Efficiency enhancement for nanoelectronic transport simulations

Abstract

Continual technology innovations make it possible to fabricate electronic devices on the order of 10nm. In this nanoscale regime, quantum physics becomes critically important, like energy quantization effects of the narrow channel and the leakage currents due to tunneling. It has also been utilized to build novel devices, such as the band-to-band tunneling field-effect transistors (FETs). Therefore, it presages accurate quantum transport simulations, which not only allow quantitative understanding of the device performances but also provide physical insight and guidelines for device optimizations.

However, quantum transport simulations usually require solving repeatedly the Green’s function or the wave function of the whole device region with open boundary treatment, which are computationally cumbersome. Moreover, to overcome the short-channel effects, modern devices usually employ multi-gate structures that are three-dimensional, making the computation very challenging. It is the major target of this thesis to enhance the simulation efficiency by proposing several fast numerical algorithms. The other target is to apply these algorithms to study the physics and performances of some emerging electronic devices.

First, an efficient method is implemented for real space simulations with the effective mass approximation. Based on the wave function approach, asymptotic waveform evaluation combined with a complex frequency hopping algorithm is successfully adopted to characterize electron conduction over a wide energy range. Good accuracy and efficiency are demonstrated by simulating several n-type multi-gate silicon FETs. This technique is valid for arbitrary potential distribution and device geometry, making it a powerful tool for studying n-type silicon nanowire (SiNW) FETs in the presence of charged impurity and surface roughness scattering.

Second, a model order reduction (MOR) method is proposed for multiband simulation of nanowire structures. Employing three- or six-band k.p Hamiltonian, the non-equilibrium Green’s function (NEGF) equations are projected into a much smaller subspace constructed by sampling the Bloch modes of each cross-section layer. Together with special sampling schemes and Krylov subspace methods for solving the eigenmodes, large cross-section p-type SiNW FETs can be simulated. A novel device, junctionless FET, is then investigated. It is found that its doping density, channel orientation, and channel size need to be carefully optimized in order to outperform the classical inversion-mode FET.

With a spurious band elimination process, the MOR method is subsequently extended to the eight-band k.p model, allowing simulation of band-to-band tunneling devices. In particular, tunneling FETs with indium arsenide (InAs) nanowire channel are studied, considering different channel orientations and configurations with source pockets. Results suggest that source pocket has no significant impact on the performances of the nanowire device due to its good electrostatic integrity.

At last, improvements are made for open boundary treatment in atomistic simulations. The trick is to condense the Hamiltonian matrix of the periodic leads before calculating the surface Green’s function. It is very useful for treating leads with long unit cells.

> **Chart understanding data**
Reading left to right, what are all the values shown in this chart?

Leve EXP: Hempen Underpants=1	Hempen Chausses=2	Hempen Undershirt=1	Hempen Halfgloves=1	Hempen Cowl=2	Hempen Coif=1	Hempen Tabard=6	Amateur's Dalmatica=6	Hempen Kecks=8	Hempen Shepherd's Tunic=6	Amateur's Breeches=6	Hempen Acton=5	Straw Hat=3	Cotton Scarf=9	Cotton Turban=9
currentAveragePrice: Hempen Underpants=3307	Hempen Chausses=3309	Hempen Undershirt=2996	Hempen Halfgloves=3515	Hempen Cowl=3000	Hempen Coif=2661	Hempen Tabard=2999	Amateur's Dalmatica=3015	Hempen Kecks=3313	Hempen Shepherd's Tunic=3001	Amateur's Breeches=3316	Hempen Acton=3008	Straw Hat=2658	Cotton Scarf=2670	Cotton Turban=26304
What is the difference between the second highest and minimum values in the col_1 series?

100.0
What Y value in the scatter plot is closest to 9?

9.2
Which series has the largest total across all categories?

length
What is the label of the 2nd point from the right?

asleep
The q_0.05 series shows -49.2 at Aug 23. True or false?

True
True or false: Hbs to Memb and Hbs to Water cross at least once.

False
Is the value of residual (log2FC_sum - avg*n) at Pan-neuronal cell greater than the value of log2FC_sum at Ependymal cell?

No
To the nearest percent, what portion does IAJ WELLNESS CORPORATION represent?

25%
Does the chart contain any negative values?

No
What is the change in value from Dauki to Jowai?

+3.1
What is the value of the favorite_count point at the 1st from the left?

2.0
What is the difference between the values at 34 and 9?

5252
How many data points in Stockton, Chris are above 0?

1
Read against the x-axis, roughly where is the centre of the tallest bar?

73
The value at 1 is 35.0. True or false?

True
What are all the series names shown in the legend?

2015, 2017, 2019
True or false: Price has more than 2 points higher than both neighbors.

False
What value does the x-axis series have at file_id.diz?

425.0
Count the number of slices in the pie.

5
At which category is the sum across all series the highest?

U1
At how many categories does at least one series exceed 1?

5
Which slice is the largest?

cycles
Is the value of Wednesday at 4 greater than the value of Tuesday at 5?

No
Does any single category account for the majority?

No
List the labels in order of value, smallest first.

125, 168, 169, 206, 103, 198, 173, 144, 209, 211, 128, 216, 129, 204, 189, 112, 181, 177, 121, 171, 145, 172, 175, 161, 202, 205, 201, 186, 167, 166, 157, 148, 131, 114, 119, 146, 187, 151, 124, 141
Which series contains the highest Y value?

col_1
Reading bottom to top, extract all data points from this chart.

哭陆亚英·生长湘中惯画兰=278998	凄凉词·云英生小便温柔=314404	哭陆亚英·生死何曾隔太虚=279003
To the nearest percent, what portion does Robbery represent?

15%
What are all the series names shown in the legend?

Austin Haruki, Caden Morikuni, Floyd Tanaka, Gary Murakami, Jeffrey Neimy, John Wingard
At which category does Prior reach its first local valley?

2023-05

> **What you should do**
Reproduce the passage of the abstract on nanoelectronic transport simulations between "Efficiency enhancement for" and "for device optimizations.", inclusive.

> **Result of the exercise**
Efficiency enhancement for nanoelectronic transport simulations

Abstract

Continual technology innovations make it possible to fabricate electronic devices on the order of 10nm. In this nanoscale regime, quantum physics becomes critically important, like energy quantization effects of the narrow channel and the leakage currents due to tunneling. It has also been utilized to build novel devices, such as the band-to-band tunneling field-effect transistors (FETs). Therefore, it presages accurate quantum transport simulations, which not only allow quantitative understanding of the device performances but also provide physical insight and guidelines for device optimizations.